Question

Six persons $A,B,C,D,E,F$ are to be seated at a circular table. If $A$ should have either $B$ or $C$ on his immediate right and $B$ must always have either $C$ or $D$ on his immediate right. Then the total number of possible arrangements is

Answer 1

Let the seat occupied by $A$ be numbered as $1$ and the remaining $5$ seats be numbered as $2,3,4,5,6$ in anticlockwise direction. There arise two cases:

Case I: $B$ is on immediate right of $A$, i.e., at number $2$.
Then seat number $3$ can be occupied by
$C$ or $D$ in ${}^2{C}_1$ ways and remaining $3$ persons can have remaining $3$ seats in $3!$ ways.

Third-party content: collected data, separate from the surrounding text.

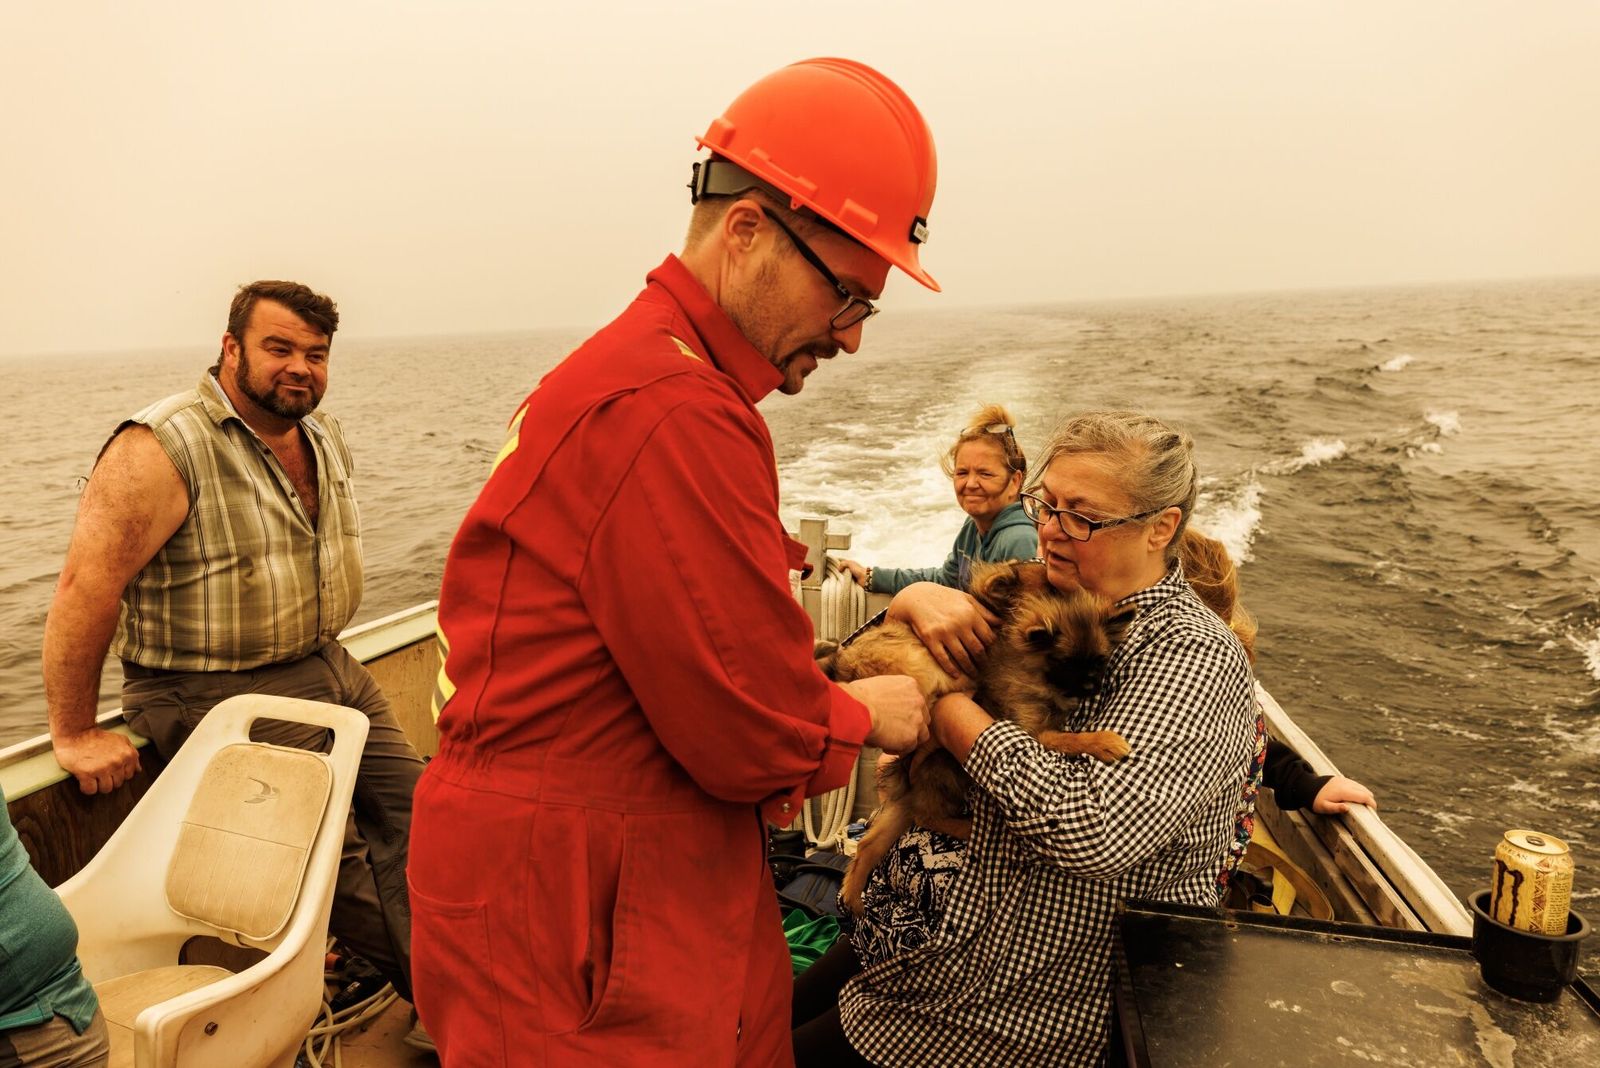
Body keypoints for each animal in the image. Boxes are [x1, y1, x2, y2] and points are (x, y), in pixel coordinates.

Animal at [812, 559, 1139, 908]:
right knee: (926, 814)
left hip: (906, 804)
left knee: (871, 844)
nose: (1091, 686)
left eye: (1100, 661)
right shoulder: (1033, 730)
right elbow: (1069, 738)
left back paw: (853, 896)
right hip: (926, 701)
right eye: (1051, 588)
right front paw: (1105, 741)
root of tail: (844, 664)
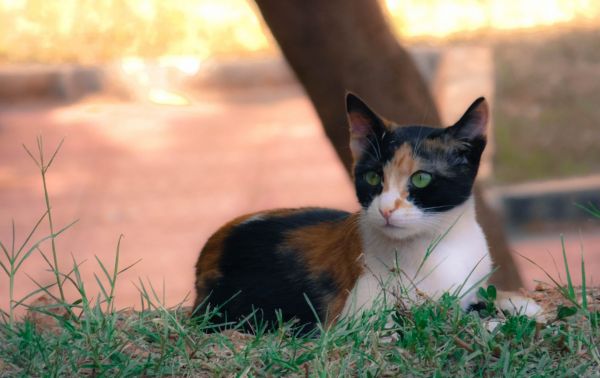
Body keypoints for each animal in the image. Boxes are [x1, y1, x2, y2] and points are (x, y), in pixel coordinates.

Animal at [192, 94, 540, 330]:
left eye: (421, 178)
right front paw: (493, 323)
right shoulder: (350, 323)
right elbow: (425, 320)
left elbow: (479, 299)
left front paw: (518, 304)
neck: (437, 246)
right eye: (373, 177)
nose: (385, 209)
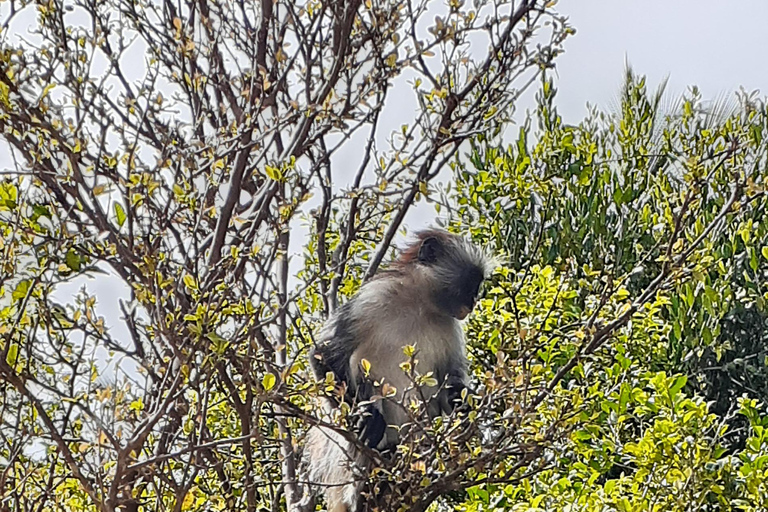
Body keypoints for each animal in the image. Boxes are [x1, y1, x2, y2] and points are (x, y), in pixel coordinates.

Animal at [300, 229, 492, 512]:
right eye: (471, 283)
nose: (474, 301)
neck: (419, 305)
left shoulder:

Hence the number of arrangements in this case is:
$={}^2{C}_1\times 3!=2\times 6=12.$

Case II: $C$ is on the immediate right of $A$ i.e., at number $2$.
Then, $B$ can occupy any seat from number $3$ or $4$ or $5$(not $6$). Then, $D$ must be on the right of $B$, so we are left with two persons and $2$ seats, which can be occupied in $2!$ ways.

Hence, the number of arrangement in this case is:
$={}^3{C}_1\times 2!=3\times 2=6.$

These cases are exclusive. So by sum rule, total number of arrangements is
$=12+6=18.$